Le prisme et l’horizon/Habré : le sens d’une condamnation

Photo

Il est vrai que le processus judiciaire s’est ébranlé dès l’année 2009, lorsqu’il a été condamné à mort au Tchad, par contumace… Les revers de fortunes sont souvent extrêmes pour les despotes sanguinaires. Mais lui a pu échapper momentanément à son sort car il avait trouvé refuge au Sénégal . C’est pourtant là que la justice a fini par le rejoindre, au bout d’un long périple et bien des rebondissements.

Le procès à Dakar s’est ouvert le 20 juillet 2015. Il a duré plus de dix mois. Au cours de cette période, une page obscure de l’histoire du Tchad est sortie de l’ombre, faite d’enlèvements par milliers, de tortures et d’assassinats politiques.

A mesure que se révélait l’énormité des exactions et des crimes commis au nom de la raison, ou plutôt de la déraison d’Etat, se dévoilait aussi l’ampleur d’une complicité passive de l’Occident, qui a préféré ne pas savoir bien qu’elle sût pertinemment. Raison géopolitique : un jour, peut-être, viendra le tour de ces coupables et feintes ignorances afin qu’elles rendent compte. Tant d’horreur et de souffrances humaines face auxquelles on se contente de fermer les yeux, au nom d’intérêts qui emportent tout sur la balance.

Mais le nouveau dans cette condamnation de l’ancien dictateur, c’est d’abord que la justice rendue n’a pas été expéditive : elle a pris tout le temps d’écouter et de confronter les témoignages, de considérer les faits et de mesurer la sentence. Nous sommes après tout en terre d’Afrique et l’accusé est un dictateur que l’usage, quand le vent tourne, est de jeter en pitance au courroux populaire, pour recueillir des faveurs qui serviront à de nouvelles aventures dictatoriales.

Ce qui est nouveau, ensuite, c’est que l’exigence de justice n’a pas lâché prise malgré le passage des années. C’est un message à tous les potentats qui pensent que leurs forfaits seront un jour recouverts sous les replis épais du temps qui passe. Cette époque est révolue : Hissène Habré a inauguré une nouvelle ère, il a sifflé malgré lui la fin des prescriptions naturelles et de l’impunité usurpée.

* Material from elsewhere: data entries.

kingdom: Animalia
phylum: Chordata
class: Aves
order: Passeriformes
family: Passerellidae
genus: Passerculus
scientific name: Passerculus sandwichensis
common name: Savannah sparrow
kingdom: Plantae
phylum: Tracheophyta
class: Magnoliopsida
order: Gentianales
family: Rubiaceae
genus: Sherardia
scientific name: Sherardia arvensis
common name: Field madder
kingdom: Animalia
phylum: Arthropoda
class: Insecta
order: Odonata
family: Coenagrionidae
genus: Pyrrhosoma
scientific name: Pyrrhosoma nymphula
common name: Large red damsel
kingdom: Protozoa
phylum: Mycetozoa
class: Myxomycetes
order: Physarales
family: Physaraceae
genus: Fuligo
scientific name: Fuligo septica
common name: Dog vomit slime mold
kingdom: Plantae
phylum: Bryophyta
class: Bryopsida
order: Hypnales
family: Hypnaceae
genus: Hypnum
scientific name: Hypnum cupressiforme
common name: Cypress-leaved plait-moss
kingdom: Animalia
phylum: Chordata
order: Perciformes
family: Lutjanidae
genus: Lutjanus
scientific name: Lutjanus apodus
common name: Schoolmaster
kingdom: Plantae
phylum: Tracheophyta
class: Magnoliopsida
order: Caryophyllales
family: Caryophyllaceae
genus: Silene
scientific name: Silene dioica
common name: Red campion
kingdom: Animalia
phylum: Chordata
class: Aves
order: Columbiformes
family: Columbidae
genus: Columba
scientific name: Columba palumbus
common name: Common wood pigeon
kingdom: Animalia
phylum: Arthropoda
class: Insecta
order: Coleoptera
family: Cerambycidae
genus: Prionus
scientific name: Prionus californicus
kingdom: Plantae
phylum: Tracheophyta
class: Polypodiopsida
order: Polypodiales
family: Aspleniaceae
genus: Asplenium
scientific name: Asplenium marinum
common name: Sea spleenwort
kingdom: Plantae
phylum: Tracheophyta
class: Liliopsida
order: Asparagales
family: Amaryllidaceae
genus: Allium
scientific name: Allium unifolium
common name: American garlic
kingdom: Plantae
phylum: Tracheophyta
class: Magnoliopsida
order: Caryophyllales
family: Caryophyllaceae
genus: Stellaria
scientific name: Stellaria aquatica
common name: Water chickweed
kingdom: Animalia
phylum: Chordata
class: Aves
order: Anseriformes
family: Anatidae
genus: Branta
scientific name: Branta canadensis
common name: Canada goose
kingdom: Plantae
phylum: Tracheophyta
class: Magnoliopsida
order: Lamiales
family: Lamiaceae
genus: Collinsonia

C’est un grand événement pour le continent, dont l’entrée dans la modernité, dès la période des indépendances, a été marquée par la malédiction des dictatures sanglantes. Aujourd’hui, se dresse sur le sol africain lui-même une réponse judiciaire qui récuse la barbarie d’Etat à travers les condamnations qu’elle prononce, mais aussi et surtout à travers sa manière propre de rendre ses jugements dans le respect des exigences d’indépendance et de sérénité.

Enfin, les autres pays d’Afrique, sous l’œil vigilant de l’Organisation de l’unité africaine, ne sont plus autorisés à accorder l’asile aux hommes politiques dont les mains ont baigné dans le sang : ceux qui le feraient pourraient, à l’image du Sénégal, se trouver dans l’obligation de rendre la justice sur leur territoire.

Du chemin reste à faire, bien sûr, mais ce qui vient de se passer est un grand pas.

Hissène Habré est aujourd’hui un homme très âgé : sa peine de prison pourrait bien ne pas dépasser quelques années, finalement. C’est bien peu pour les dizaines de milliers de morts qu’on lui impute. D’un autre côté, il semble bien que la complaisance dont il a bénéficié de la part de certaines puissances occidentales – Etats-Unis et France en tête – avait une contrepartie : il servait leurs intérêts stratégiques.

L’épisode de la guerre contre Kadhafi en 1983 le montre. Il reste que rien ne justifie ce mépris de la vie de ses concitoyens qu’il a nourri, cette facilité avec laquelle il a ôté à jamais leurs parents à des milliers d’enfants et la banalisation de la torture et du massacre comme réponse politique aux résistances qu’il rencontre sur son chemin.